--- MATERIAL FOR THE TASK ---

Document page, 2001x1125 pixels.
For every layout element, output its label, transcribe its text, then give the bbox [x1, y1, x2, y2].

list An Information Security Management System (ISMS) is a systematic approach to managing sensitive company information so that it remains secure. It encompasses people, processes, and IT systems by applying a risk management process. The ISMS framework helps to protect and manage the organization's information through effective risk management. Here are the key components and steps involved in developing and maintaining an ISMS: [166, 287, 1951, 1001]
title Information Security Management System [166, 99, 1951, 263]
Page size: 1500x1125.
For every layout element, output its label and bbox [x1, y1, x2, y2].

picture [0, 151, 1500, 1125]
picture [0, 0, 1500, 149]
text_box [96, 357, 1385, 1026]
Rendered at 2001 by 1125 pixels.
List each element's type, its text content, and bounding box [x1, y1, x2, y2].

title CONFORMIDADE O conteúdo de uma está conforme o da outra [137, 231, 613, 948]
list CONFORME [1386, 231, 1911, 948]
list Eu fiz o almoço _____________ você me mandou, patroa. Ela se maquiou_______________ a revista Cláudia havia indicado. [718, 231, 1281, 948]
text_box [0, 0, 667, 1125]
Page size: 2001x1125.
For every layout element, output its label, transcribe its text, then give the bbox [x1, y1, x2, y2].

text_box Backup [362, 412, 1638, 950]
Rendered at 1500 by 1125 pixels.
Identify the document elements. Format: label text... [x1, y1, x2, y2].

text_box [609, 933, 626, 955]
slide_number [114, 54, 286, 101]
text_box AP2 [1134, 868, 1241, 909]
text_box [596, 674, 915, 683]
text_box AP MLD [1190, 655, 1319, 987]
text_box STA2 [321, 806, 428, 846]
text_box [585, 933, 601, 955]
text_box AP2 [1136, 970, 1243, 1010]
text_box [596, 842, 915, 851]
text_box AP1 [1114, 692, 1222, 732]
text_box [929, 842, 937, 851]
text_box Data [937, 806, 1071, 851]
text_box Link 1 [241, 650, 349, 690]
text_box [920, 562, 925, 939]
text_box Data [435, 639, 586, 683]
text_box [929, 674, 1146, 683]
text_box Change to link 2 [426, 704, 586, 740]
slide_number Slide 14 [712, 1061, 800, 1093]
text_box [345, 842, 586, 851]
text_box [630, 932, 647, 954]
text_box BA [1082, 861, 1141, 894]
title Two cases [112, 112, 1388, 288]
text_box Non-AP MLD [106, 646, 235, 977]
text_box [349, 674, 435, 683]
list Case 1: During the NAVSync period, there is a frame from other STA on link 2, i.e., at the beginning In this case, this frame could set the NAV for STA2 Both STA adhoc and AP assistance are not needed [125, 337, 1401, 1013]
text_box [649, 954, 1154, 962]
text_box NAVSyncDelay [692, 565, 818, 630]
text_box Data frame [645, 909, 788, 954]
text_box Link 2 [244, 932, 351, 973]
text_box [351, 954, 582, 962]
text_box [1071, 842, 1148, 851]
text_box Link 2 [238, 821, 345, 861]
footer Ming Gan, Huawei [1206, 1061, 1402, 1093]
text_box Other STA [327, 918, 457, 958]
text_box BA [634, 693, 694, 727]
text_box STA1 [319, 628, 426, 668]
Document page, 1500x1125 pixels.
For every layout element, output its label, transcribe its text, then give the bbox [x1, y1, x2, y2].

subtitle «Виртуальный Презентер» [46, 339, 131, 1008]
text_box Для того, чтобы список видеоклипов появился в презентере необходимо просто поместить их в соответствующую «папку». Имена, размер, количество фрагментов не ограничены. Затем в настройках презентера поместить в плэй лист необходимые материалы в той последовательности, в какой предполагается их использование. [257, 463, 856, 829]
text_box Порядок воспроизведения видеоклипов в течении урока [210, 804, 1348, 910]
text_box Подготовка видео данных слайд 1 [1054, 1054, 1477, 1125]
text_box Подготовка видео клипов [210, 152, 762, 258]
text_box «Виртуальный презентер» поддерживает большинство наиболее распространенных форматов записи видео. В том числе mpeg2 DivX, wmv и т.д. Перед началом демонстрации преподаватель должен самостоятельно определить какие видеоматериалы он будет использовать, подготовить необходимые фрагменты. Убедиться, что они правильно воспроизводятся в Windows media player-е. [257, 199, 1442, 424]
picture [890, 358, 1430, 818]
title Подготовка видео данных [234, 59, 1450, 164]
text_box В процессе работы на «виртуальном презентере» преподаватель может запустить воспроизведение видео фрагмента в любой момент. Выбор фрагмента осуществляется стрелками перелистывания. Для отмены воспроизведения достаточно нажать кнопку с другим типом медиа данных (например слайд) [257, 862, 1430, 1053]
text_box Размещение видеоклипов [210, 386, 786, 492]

---

» EXERCISE DESCRIPTION:
Provide the number of lines in the listing where the string "pixels" is found, and nothing besides.

» EXERCISE SOLUTION:
4